NBA-Finalserie: Entscheidungsspiel statt Schampusdusche

Es ist also auch nach Donnerstagabend nicht abschließend geklärt, welche Sorte Champagner am Ende der NBA-Saison verspritzt wird. Ja, das ist Thema. Schampus-Spritzen ist die Weißbierdusche der Amerikaner, und weil in diesem Land alles vermarktet wird, veröffentlichte die New York Times dieser Tage einen spannenden Artikel über Alkohol- und insbesondere Champagner-Sponsoring bei Großevents: Der langjährige offizielle Sponsor der Basketballliga ist Moët & Chandon, es gibt aber keine vertragliche Verpflichtung, beim Titelgewinn diesen Champagner zu verwenden. Die Indiana Pacers nämlich haben einen Deal mit Le Chemin du Roi, der Marke von Rapper 50 Cent. Das dürfte deren erste Wahl bei der möglichen Dusche in der Kabine sein.
Indiana hat am Donnerstagabend mit 108:91 gewonnen und damit das erzwungen, was bei US-Sportfans für mindestens so viel Bitzeln und Britzeln auf der Zunge sorgt wie ein paar Tropfen Schampus: Game Seven – entscheidendes siebtes Spiel. Nach jeweils 82 Partien der regulären Spielzeit sowie je 22 Playoff-Partien für beide Teams läuft es nun also auf diese eine Partie am Sonntag Ortszeit (Montag, 2 Uhr MESZ) in Oklahoma City hinaus. Das ist Zuspitzung, die sie lieben (und auch so vermarkten) in diesem Land.

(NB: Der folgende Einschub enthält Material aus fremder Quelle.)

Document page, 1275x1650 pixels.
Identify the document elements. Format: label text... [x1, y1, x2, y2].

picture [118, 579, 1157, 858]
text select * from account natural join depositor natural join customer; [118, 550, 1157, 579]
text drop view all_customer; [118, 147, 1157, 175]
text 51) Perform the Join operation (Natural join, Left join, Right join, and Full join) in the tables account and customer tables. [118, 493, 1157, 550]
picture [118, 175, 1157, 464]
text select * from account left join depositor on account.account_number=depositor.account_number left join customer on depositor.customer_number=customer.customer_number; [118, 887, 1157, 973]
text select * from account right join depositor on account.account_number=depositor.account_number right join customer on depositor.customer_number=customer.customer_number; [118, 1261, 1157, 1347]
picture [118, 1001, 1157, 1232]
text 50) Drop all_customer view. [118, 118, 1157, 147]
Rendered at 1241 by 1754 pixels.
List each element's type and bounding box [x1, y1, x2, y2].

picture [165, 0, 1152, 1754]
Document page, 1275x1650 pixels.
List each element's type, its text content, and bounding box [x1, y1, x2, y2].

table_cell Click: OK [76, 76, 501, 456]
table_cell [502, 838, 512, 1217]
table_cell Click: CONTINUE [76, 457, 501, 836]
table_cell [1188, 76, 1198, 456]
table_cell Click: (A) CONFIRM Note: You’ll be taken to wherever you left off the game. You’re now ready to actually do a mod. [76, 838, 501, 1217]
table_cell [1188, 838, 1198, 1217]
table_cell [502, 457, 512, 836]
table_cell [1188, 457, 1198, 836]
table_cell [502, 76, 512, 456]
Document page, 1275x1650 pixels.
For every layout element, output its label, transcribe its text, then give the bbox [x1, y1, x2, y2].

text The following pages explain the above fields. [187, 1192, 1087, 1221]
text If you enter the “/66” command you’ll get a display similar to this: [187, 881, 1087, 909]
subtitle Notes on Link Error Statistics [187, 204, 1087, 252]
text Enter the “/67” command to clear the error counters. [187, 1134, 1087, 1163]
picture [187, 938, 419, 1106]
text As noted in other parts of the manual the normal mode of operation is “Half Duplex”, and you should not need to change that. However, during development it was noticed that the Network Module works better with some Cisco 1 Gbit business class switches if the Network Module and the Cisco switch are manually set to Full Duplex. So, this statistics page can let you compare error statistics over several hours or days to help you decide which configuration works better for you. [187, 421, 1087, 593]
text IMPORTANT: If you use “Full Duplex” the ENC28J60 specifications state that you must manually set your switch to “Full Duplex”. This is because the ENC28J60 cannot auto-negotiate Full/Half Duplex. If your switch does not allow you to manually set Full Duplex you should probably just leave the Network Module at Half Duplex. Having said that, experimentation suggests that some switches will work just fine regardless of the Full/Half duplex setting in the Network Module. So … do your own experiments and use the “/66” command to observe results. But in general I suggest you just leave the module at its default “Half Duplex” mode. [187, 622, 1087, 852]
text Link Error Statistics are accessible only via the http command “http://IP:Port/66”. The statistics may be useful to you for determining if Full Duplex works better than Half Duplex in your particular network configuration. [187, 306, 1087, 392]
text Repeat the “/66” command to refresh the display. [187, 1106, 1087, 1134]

Isaiah Hartenstein ist der Dreh- und Angelpunkt bei Oklahoma City Thunder. Über einen, der nach Dirk Nowitzki der zweite deutsche NBA-Champion werden kann – und der von einem cleveren Plan profitiert.
Eine verlässliche Prognose ist unmöglich, wie der Verlauf der Spiele bislang zeigt: In drei Partien gab es jeweils ein Comeback des späteren Siegers im Schlussviertel; zweimal waren das die Pacers. Zwei Spiele dominierte der Favorit aus Oklahoma City, weshalb vor der sechsten Partie galt: Thunder tut sich massiv schwer gegen tapfere Pacers. Deren Trainerfuchs Rick Carlisle, Coach der Dallas Mavericks beim Triumph 2011 über haushoch favorisierte Miami Heat, nutzt jede Schwächephase des Gegners ausgebufft; er schickt oft bewusst die Akteure ohne die großen Verträge aufs Feld, Aaron Nesmith, T.J. McConnell, Obi Toppin. Es galt aber auch: Wenn Thunder nicht zu einer größeren Schwächephase gezwungen wird, gewinnen sie mit nahezu größtmöglicher Wahrscheinlichkeit.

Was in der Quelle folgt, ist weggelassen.